Shaun O'Dell's diagrammatic drawings, meanwhile, tap into the nebulous confluence of collective memories. Using the imagery of civics textbooks and greeting cards, O'Dell parodies our vague, impressionistic understanding of our country's origins -- the myths we accept without question, the stories we only half-remember. These are the foundations upon which our society is built, but it's been many years since we dared check them for cracks.
By asking us to reconsider old myths, O'Dell is also inviting us to pay more attention to our present course. His concern is laid bare in the installation's most literal work, The Extractor's Ghost Dance, a densely hand-printed account of current government spending on war, shady defense-industry campaign contributions, and environmental decimation, paralleled by a time line marking the atrocities committed by our early post-Colonial government in its own rabid pursuit of land and wealth.
O'Dell, like Evans, adopts (and savages) corporate marketing strategies to relay his message. His elaborate flowcharts link iconic forms, like the silhouette of a bison's head or the contours of the Mayflower, by means of a preposterously methodical series of lines and arrows. Boldly graphic and beautifully drawn, O'Dell's ideograms can nevertheless feel hopelessly indecipherable. He takes universal, exhausted symbols and wields them so personally that we can barely access the narratives they suggest.

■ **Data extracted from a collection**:
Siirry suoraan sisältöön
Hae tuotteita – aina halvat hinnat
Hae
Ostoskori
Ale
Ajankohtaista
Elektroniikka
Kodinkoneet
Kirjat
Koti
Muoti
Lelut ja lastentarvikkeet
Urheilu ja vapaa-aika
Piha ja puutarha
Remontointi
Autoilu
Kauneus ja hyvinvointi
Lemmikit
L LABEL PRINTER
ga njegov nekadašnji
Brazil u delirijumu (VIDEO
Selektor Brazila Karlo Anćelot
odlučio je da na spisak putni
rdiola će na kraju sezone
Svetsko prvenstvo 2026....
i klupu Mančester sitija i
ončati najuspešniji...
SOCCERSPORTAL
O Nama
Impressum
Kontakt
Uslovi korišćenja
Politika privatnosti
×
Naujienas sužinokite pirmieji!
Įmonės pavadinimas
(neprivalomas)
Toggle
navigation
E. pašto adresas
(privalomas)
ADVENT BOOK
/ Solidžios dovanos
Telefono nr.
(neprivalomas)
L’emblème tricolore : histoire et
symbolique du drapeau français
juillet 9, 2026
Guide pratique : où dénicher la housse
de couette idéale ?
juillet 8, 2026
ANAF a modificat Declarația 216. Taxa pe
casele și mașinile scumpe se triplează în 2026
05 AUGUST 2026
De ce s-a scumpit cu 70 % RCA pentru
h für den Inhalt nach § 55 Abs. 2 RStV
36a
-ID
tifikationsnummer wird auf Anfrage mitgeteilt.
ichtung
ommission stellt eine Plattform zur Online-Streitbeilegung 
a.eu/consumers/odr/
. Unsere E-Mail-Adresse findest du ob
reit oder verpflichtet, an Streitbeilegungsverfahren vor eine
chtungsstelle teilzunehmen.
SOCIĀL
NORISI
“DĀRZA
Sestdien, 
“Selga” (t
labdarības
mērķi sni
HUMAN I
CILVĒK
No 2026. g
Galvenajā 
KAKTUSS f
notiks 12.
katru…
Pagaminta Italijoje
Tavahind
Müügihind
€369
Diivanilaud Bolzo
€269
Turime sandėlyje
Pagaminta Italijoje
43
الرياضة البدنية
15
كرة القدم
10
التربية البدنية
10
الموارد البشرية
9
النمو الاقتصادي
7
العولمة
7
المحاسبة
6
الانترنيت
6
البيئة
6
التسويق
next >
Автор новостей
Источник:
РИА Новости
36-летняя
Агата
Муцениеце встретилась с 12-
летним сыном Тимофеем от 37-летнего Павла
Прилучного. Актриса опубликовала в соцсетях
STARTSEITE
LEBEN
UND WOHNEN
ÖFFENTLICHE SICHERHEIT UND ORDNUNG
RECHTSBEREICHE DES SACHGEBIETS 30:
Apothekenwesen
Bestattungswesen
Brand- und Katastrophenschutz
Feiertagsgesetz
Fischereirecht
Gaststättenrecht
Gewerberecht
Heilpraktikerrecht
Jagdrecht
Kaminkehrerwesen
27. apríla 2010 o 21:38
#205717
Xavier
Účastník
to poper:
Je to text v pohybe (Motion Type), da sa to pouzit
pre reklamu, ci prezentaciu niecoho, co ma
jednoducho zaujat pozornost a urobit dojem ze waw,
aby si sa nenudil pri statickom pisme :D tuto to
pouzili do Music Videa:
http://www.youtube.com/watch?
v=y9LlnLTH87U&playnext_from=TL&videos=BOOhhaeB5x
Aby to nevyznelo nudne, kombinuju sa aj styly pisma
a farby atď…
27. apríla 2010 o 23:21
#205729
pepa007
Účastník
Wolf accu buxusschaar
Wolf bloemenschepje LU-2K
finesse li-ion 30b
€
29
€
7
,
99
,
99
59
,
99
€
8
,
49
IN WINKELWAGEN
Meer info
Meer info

■ **TASK GOAL**: Reproduce the passage about Shaun O'Dell's drawings word for word, everything from "By asking us" down to "land and wealth.".

■ **TASK RESPONSE**:
By asking us to reconsider old myths, O'Dell is also inviting us to pay more attention to our present course. His concern is laid bare in the installation's most literal work, The Extractor's Ghost Dance, a densely hand-printed account of current government spending on war, shady defense-industry campaign contributions, and environmental decimation, paralleled by a time line marking the atrocities committed by our early post-Colonial government in its own rabid pursuit of land and wealth.